We release the CoNLL files already formatted for the MSEN model for simplicity. However, if you want to reproduce the transformation process, follow the steps in the Files section (it tooks around 2 minutes). Unfortunately, the preprocessing code is not yet well documented, so we recommend using the already formatted files. We hope to have a detailed guide to this process soon :)

The files associated with each type of entity are located in the folder src/wl_files. These files correspond to 5000 annotations of the Chilean Waiting List transformed to the traditional CoNLL file format.

Embeddings

Put the cwlce.vec embeddings in src/embeddings (it can be downloaded from here: https://zenodo.org/record/3924799).

The BERT and Flair contextual embeddings are generated using the Flair framework: https://github.com/zalandoresearch/flair.

The selection of embeddings to be used can be modified in the config.yaml file.

MSEN Training.

Training parameters can be changed in config.yaml file

Run the script src/main.py.

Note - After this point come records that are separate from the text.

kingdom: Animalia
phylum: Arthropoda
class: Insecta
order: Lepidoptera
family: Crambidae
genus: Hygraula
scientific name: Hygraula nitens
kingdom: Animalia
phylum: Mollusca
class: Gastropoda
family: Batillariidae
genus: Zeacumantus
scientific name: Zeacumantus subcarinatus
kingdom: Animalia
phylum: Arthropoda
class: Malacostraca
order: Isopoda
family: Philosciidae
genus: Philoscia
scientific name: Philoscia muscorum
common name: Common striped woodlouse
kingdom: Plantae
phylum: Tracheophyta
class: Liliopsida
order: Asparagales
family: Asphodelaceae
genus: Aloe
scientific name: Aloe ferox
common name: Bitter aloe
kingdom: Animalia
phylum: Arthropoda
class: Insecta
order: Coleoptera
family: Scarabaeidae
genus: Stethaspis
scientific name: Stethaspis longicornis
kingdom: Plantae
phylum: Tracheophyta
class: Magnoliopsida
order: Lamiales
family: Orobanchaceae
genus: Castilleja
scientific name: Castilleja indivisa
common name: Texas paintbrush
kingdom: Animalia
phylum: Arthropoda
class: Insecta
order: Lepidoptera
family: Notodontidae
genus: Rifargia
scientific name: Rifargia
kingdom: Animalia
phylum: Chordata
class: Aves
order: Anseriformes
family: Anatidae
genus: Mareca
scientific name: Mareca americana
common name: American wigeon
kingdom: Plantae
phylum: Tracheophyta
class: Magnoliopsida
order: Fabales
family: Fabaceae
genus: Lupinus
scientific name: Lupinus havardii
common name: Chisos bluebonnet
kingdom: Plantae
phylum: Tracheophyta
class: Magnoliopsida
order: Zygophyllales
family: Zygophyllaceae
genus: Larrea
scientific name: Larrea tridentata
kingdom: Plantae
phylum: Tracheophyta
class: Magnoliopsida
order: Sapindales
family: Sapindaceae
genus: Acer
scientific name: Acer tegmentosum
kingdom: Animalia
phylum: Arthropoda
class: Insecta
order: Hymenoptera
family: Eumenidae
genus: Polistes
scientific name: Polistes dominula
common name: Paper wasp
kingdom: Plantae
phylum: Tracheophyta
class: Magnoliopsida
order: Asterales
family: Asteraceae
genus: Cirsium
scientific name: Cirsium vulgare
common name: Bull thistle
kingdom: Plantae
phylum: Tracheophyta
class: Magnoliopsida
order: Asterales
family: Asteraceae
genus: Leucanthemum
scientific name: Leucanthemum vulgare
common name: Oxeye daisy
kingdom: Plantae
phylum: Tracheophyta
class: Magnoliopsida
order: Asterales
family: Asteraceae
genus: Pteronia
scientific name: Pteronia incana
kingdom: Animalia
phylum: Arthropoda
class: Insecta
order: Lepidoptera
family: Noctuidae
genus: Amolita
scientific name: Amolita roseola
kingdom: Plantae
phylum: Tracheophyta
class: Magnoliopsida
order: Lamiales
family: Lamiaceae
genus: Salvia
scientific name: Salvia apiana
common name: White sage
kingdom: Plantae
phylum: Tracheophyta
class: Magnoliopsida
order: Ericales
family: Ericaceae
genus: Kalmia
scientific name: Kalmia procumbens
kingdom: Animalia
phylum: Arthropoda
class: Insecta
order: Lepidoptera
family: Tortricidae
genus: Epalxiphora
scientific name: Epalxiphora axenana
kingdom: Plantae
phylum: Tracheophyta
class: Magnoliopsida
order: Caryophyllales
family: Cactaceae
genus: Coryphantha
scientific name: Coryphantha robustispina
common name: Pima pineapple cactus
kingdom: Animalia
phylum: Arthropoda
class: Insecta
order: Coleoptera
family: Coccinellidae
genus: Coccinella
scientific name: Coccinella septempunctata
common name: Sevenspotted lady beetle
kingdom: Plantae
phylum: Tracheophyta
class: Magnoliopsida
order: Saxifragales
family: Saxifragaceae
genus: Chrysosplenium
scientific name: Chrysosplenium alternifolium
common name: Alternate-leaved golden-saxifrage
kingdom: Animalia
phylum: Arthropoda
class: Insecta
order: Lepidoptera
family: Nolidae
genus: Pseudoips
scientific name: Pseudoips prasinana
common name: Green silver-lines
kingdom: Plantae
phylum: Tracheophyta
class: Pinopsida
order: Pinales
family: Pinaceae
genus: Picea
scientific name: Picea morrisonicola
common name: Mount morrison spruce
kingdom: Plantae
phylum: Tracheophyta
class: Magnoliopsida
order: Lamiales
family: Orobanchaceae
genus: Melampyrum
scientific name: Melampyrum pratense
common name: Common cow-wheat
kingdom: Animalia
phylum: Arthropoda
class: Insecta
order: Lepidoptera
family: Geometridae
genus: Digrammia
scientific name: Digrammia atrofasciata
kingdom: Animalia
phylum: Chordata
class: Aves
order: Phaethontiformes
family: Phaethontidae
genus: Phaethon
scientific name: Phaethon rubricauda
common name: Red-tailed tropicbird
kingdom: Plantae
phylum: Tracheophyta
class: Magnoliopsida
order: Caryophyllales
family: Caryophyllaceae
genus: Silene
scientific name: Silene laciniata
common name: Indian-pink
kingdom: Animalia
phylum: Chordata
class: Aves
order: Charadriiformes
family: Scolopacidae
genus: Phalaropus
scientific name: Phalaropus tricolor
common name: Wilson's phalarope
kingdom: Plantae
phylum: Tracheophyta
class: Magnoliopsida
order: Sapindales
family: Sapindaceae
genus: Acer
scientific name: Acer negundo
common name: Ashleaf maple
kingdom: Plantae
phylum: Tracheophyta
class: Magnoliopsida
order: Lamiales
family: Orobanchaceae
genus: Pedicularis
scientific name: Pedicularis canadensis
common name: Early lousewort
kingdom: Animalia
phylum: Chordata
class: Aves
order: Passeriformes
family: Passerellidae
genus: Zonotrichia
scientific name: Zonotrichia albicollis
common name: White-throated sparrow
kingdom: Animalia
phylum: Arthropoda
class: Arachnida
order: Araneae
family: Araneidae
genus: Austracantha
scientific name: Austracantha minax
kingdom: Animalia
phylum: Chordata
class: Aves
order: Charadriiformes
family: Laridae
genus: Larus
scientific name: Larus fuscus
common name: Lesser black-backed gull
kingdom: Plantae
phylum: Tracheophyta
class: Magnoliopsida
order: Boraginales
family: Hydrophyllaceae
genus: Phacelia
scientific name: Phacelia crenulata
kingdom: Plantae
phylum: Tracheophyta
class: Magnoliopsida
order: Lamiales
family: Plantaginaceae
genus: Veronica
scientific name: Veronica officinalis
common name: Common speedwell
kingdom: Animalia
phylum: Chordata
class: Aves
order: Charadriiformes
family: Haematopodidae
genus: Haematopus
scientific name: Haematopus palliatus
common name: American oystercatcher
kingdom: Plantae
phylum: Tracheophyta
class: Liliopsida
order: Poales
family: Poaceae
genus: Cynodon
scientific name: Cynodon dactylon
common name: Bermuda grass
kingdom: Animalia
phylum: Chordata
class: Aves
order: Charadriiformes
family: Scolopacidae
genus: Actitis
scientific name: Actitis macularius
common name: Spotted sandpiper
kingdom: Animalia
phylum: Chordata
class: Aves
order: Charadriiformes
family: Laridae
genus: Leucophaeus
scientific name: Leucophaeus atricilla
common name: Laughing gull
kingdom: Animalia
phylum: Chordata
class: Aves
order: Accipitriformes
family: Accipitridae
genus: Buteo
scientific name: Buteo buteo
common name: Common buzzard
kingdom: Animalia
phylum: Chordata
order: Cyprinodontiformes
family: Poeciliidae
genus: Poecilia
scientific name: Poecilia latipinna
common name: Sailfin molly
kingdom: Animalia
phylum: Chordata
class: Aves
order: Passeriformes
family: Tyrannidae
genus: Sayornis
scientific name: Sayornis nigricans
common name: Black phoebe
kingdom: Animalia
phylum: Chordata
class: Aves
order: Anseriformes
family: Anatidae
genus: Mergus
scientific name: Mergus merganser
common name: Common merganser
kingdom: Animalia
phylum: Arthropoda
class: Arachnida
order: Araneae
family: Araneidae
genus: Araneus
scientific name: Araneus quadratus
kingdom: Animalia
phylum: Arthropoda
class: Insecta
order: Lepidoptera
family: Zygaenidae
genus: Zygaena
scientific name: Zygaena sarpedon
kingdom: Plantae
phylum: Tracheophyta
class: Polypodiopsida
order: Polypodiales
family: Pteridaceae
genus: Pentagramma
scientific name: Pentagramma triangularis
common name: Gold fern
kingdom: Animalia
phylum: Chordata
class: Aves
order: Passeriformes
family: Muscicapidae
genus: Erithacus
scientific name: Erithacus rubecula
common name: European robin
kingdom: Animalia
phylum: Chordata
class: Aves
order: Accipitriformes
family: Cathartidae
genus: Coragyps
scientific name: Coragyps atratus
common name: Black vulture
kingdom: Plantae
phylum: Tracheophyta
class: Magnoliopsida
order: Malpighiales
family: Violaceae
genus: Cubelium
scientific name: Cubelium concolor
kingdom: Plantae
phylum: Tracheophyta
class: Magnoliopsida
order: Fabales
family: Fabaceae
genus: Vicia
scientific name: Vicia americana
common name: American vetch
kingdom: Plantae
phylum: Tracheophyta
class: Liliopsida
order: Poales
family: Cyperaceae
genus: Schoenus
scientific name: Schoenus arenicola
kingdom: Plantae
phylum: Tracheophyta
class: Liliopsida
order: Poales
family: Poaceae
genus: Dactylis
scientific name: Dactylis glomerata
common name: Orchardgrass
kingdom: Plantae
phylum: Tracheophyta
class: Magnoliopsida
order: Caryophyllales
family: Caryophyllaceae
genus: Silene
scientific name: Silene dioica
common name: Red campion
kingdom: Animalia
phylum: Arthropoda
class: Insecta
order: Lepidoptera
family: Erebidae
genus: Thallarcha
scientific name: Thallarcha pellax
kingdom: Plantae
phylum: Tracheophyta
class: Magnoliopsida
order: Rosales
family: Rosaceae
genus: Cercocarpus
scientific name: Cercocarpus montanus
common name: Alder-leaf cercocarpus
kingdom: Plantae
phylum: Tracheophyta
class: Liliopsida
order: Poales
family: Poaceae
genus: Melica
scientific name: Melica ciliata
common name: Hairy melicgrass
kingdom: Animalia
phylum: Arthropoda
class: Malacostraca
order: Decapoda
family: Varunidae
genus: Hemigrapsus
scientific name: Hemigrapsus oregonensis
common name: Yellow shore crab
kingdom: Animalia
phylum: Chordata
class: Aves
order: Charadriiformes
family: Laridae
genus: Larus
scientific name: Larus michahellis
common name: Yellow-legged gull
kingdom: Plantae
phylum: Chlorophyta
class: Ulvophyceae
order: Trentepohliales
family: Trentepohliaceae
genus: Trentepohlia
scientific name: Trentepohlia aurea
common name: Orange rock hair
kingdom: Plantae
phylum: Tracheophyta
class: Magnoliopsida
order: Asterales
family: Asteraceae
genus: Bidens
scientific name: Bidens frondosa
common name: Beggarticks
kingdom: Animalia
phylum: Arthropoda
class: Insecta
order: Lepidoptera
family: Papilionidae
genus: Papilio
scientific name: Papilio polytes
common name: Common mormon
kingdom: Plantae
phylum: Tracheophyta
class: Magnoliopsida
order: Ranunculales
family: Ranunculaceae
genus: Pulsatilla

The results will be printed to console, the models will be saved in models folder.

Metrics

To obtain the standard nested NER metric of the model considering all entity types outputs, install the library nestednereval pip install git+https://github.com/matirojasg/nestednereval.git and then execute the script metrics.

Files

The data_preprocessing folder has the code to convert files from standoff format to the standard CoNLL NER format.

  1. We will use the raw data (.ann and .txt files) located in the data/raw_data folder.
  2. Execute python create_data.py located in data_preprocessing folder.